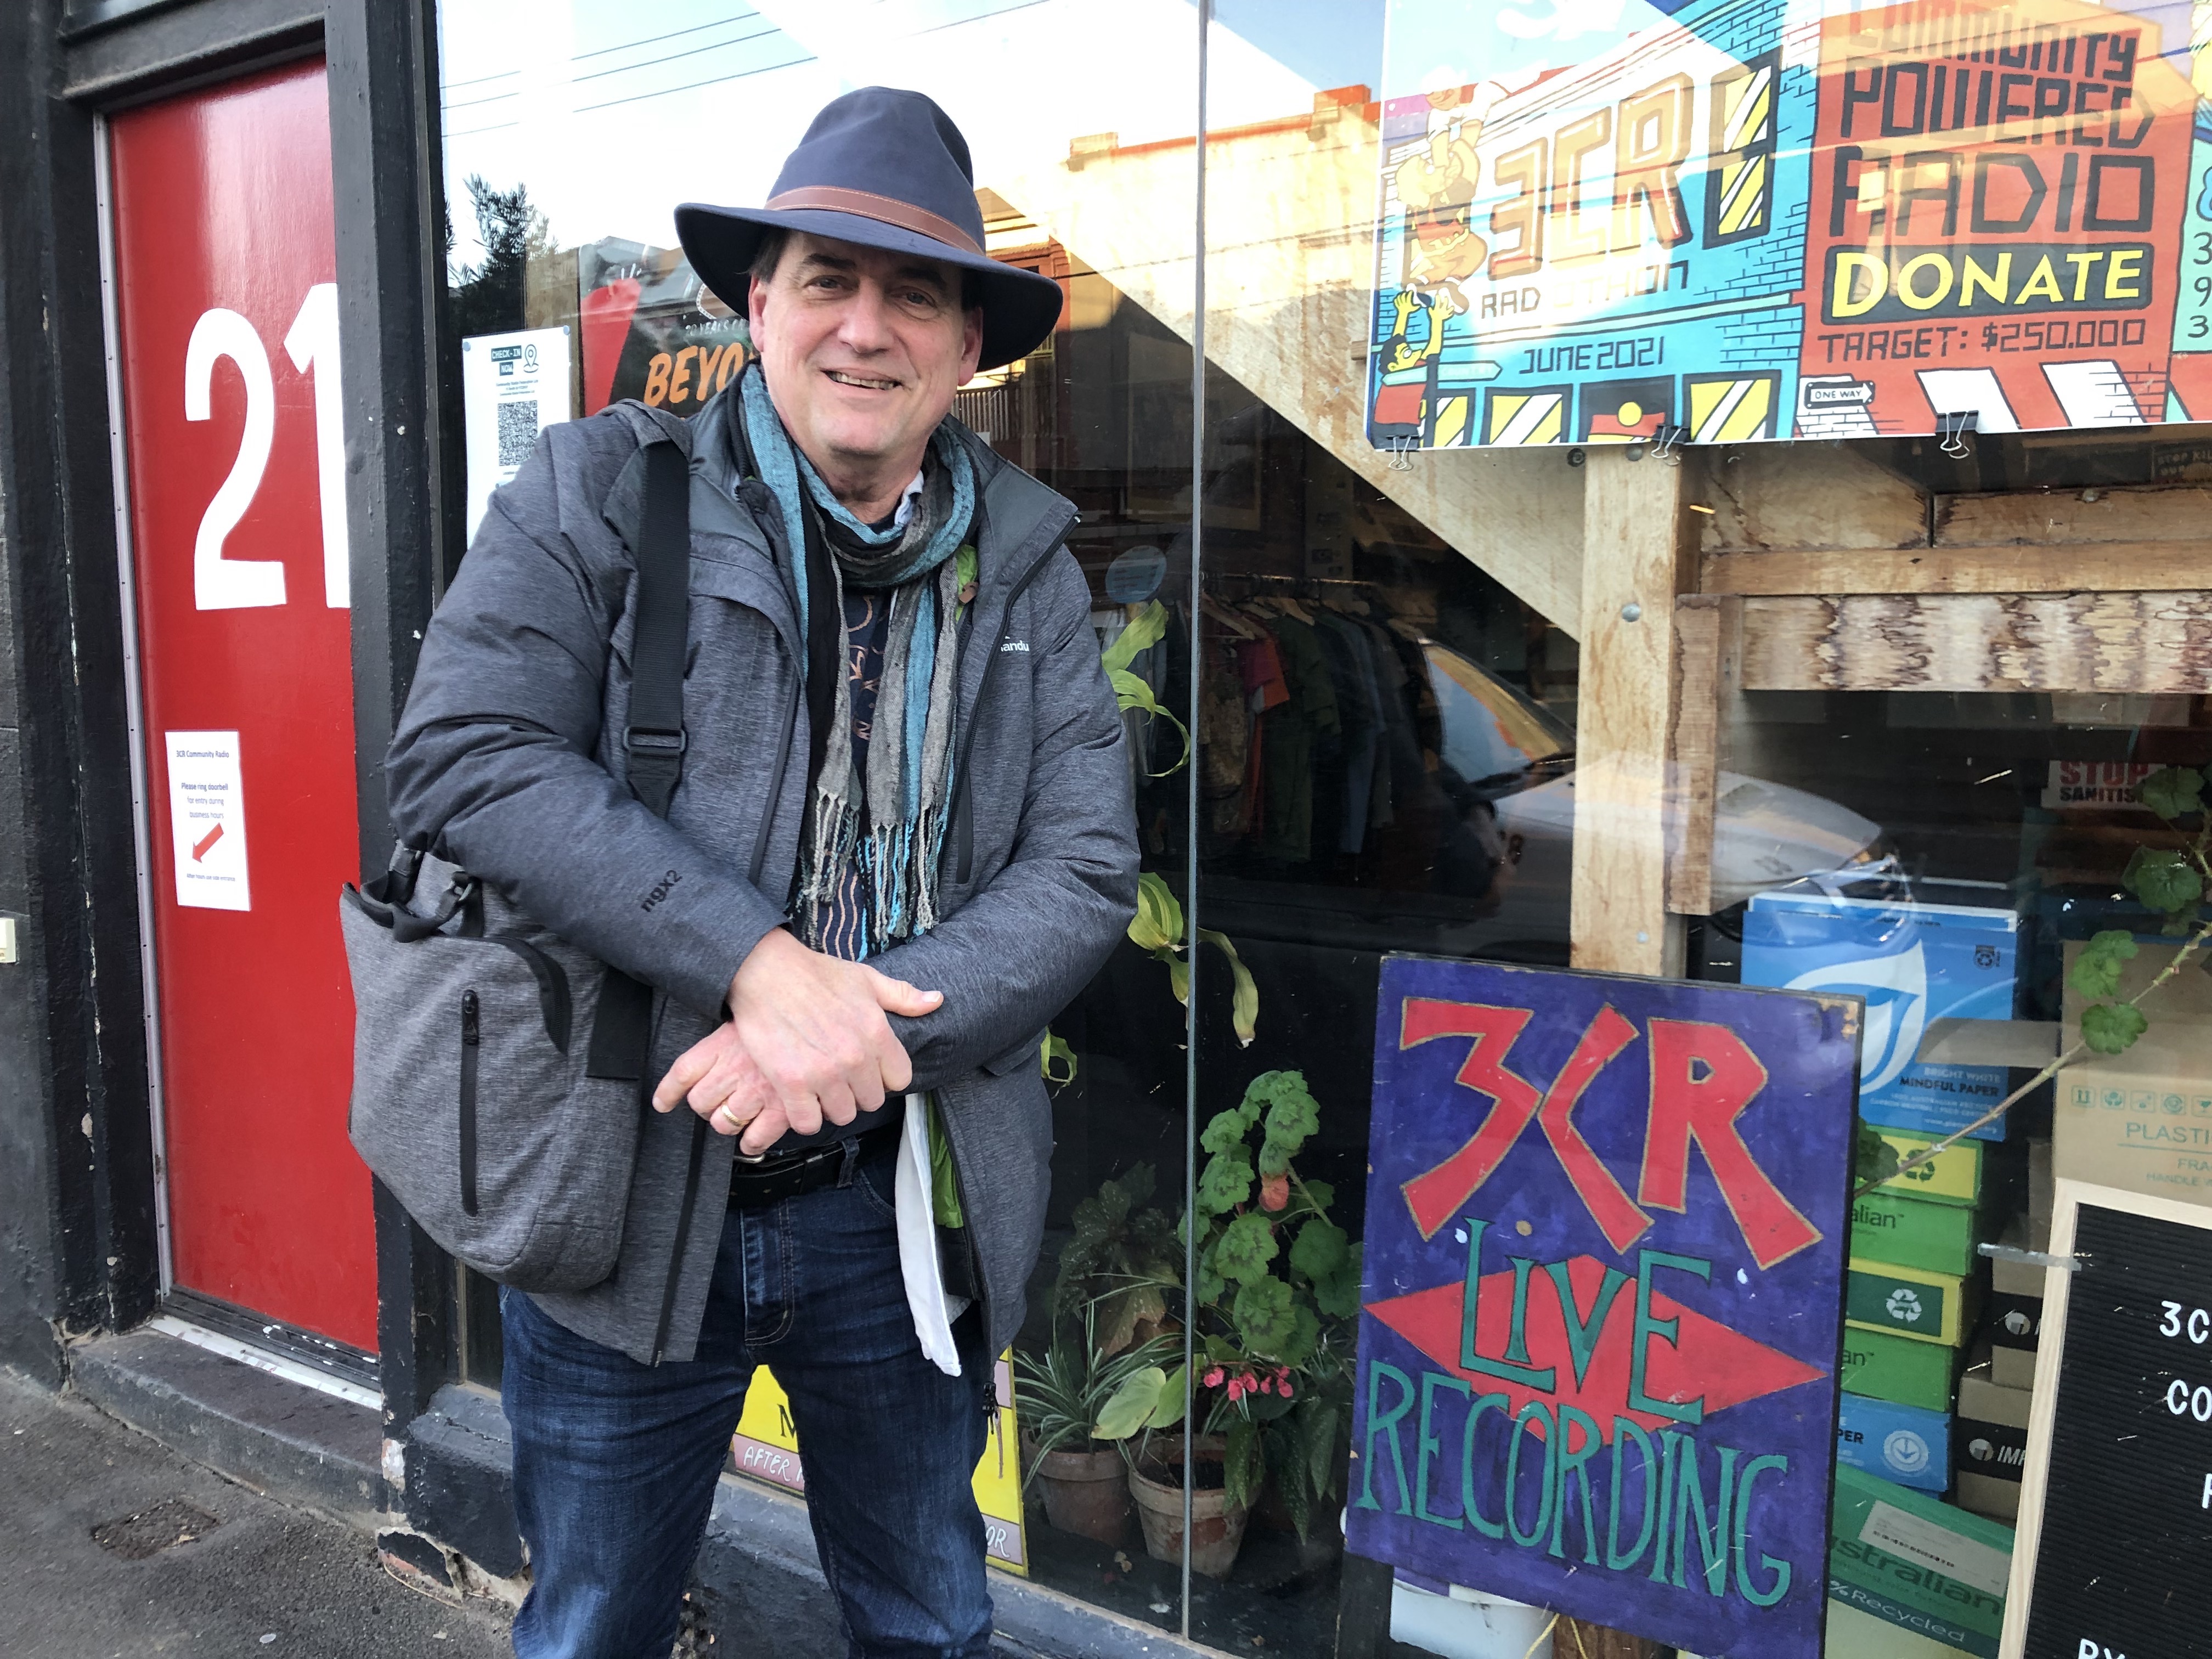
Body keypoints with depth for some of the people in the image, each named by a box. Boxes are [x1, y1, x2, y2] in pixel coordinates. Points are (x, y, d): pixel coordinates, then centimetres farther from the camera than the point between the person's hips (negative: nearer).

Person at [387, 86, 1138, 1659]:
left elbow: (1086, 866, -5)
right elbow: (465, 754, -16)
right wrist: (758, 963, -25)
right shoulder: (598, 494, -5)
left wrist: (862, 1024, -20)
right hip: (623, 1190, -1)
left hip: (905, 1206, 2)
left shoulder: (1028, 567, 2)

----

== What the exercise asks ==
Express the lines of the records above as a JSON list of strings, with one string for each line and blank lines left out. Leave the pictures out of your answer.

== Reply to the task ==
[
  "Body keypoints with depth for some of the people in the image, each named by a box. Boxes are [x1, y1, x2, y2] in pixel coordinates. Points are (x, y, d): pixel coordinates, then centimetres farther from the camera than the point between the person's hips (negative: nearer).",
  "Person at [387, 86, 1138, 1659]:",
  "left elbow: (1086, 866, -5)",
  "right elbow: (465, 754, -16)",
  "right wrist: (758, 963, -25)",
  "right shoulder: (598, 494, -5)",
  "left wrist: (862, 1024, -20)",
  "right hip: (623, 1190, -1)",
  "left hip: (905, 1206, 2)",
  "left shoulder: (1028, 567, 2)"
]